The data flow behind this Agentic Observability demo

The end-to-end flow for the demo is straightforward:

A shopper interacts with the Flask application.
OpenTelemetry captures traces as requests move through the system.
Dynatrace ingests and analyzes those traces, logs, and errors.
The Dynatrace MCP server is connected into Port.
Port combines live monitoring data with service context.
Agentic queries return an operationally meaningful answer instead of isolated raw metrics.

That pipeline is the practical core of Agentic Observability. Instrument the app, collect the signals, connect the tools, add the missing human context, and let engineers query the system in a way that reflects how incidents actually happen.
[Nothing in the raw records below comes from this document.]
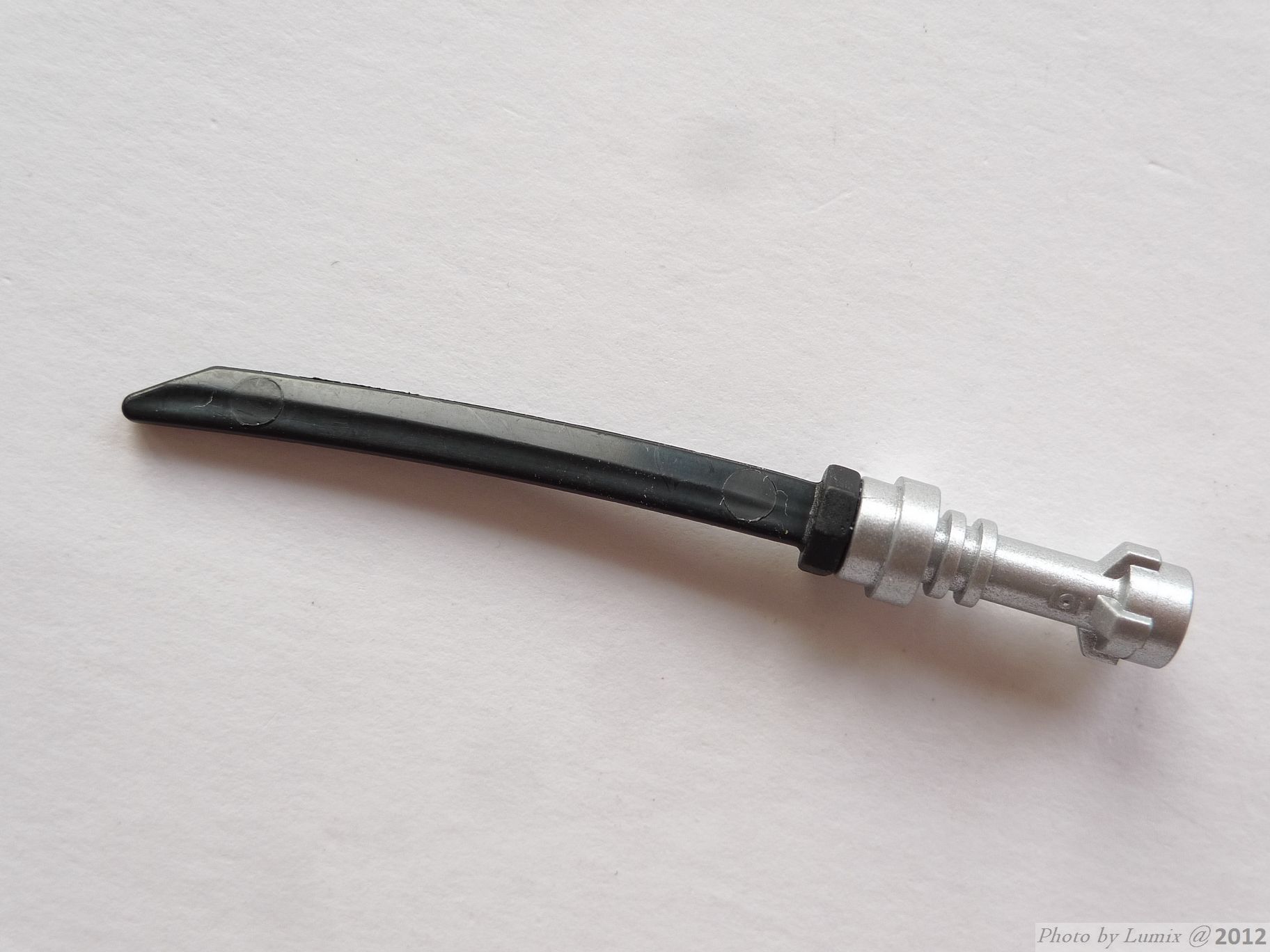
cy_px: 476
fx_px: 1504
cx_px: 635
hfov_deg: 45.8
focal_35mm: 41
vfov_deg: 35.1
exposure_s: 1/30
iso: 80
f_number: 3.5
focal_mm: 8.8
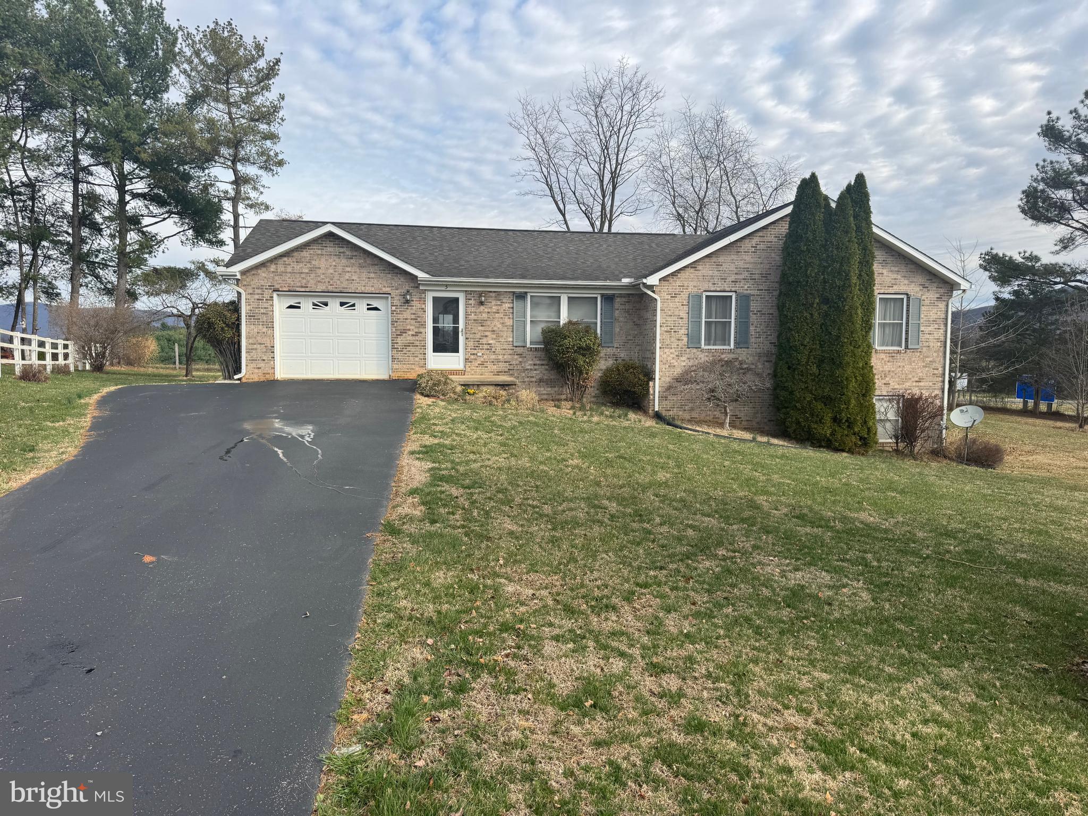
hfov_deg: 71.6
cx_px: 544
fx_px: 754
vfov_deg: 56.8
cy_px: 408
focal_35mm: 24
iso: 80
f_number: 1.78
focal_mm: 6.76
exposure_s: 1/2331
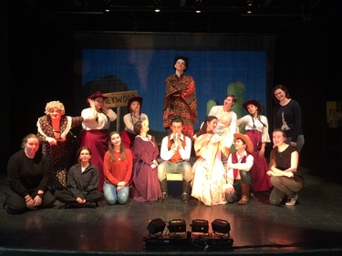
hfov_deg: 61.7
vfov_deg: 48.2
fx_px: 286
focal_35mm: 29
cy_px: 128
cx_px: 171
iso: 125
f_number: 2.2
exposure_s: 1/30
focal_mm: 4.15
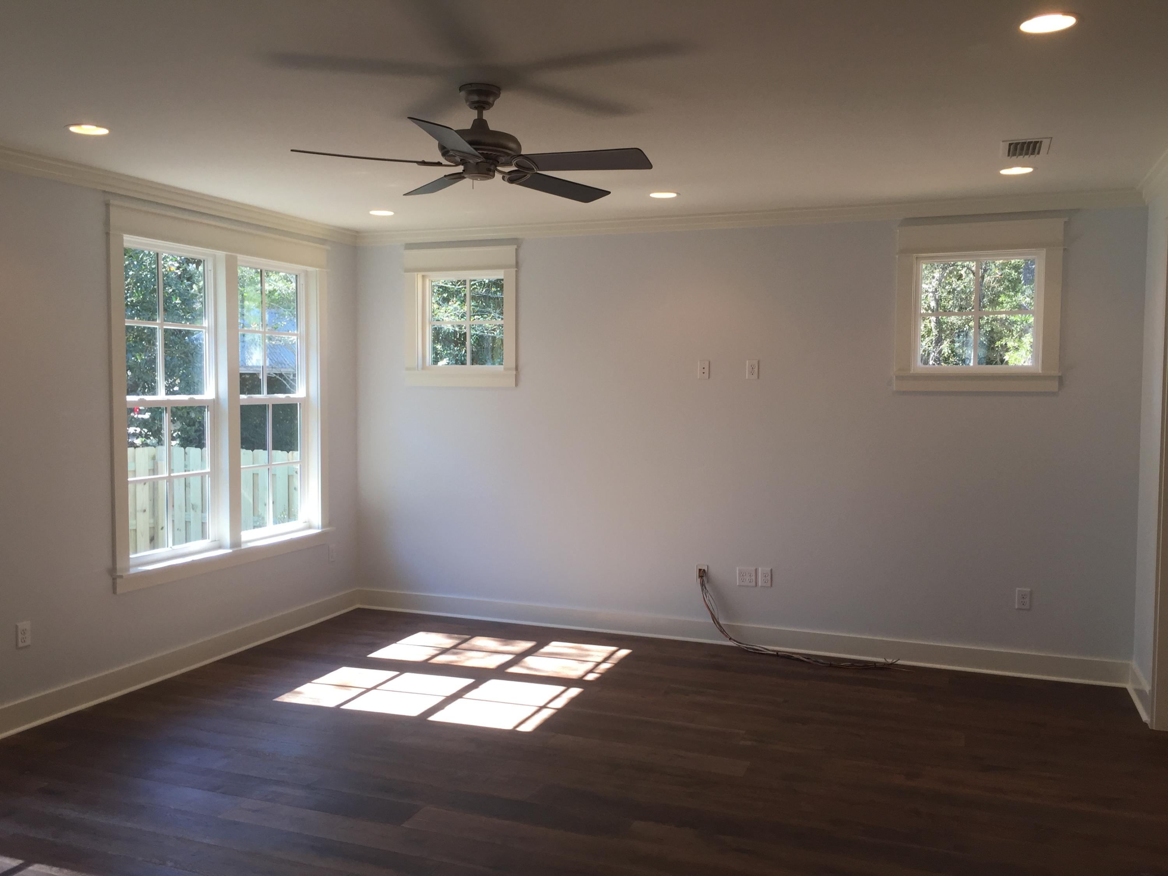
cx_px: 584
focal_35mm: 29
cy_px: 438
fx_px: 979
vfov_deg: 48.2
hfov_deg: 61.7
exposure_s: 1/120
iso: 50
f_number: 2.2
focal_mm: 4.15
What I liked most about this setup

The most useful part was not the dashboard itself. It was the reduction in ambiguity.

When something breaks, I do not want five tabs open and three separate searches just to figure out basic ownership and intent.
I want one place that can tell me:

What changed
What is unhealthy
Whether the failure is real or expected
Who needs to be involved
What the next step should be

That is why this style of Agentic Observability feels promising. It closes the gap between telemetry and action.

Final thoughts

This demo was intentionally small, but the lesson is not small at all. Good observability should do more than report failures. It should help engineering teams respond with confidence.

Dynatrace handled the telemetry side beautifully. Port added the context that observability platforms often do not have on their own. Connecting the two through the MCP layer created a workflow where I could ask what is happening with a service and get back something genuinely useful.

That, to me, is the practical value of Agentic Observability. It is not just about smarter dashboards or nicer charts. It is about turning system signals into answers that are grounded in ownership, dependencies, documentation, and action.

If you are trying to make incident response less chaotic, this pattern is absolutely worth exploring.

Top comments (1)

Armorer Labs • Jun 22

This is where agentic observability starts to get interesting: the agent is not only being observed, it can act on observability data.

The part I would want to preserve is the handoff between signal and action. If the agent sees an error spike, queries traces, opens a ticket, or changes config, the run record should connect those steps: source signal, tool calls, reasoning summary, approval state, and final side effect.

Otherwise the dashboard gets smarter, but the operational trail can still be hard to reconstruct after the fact.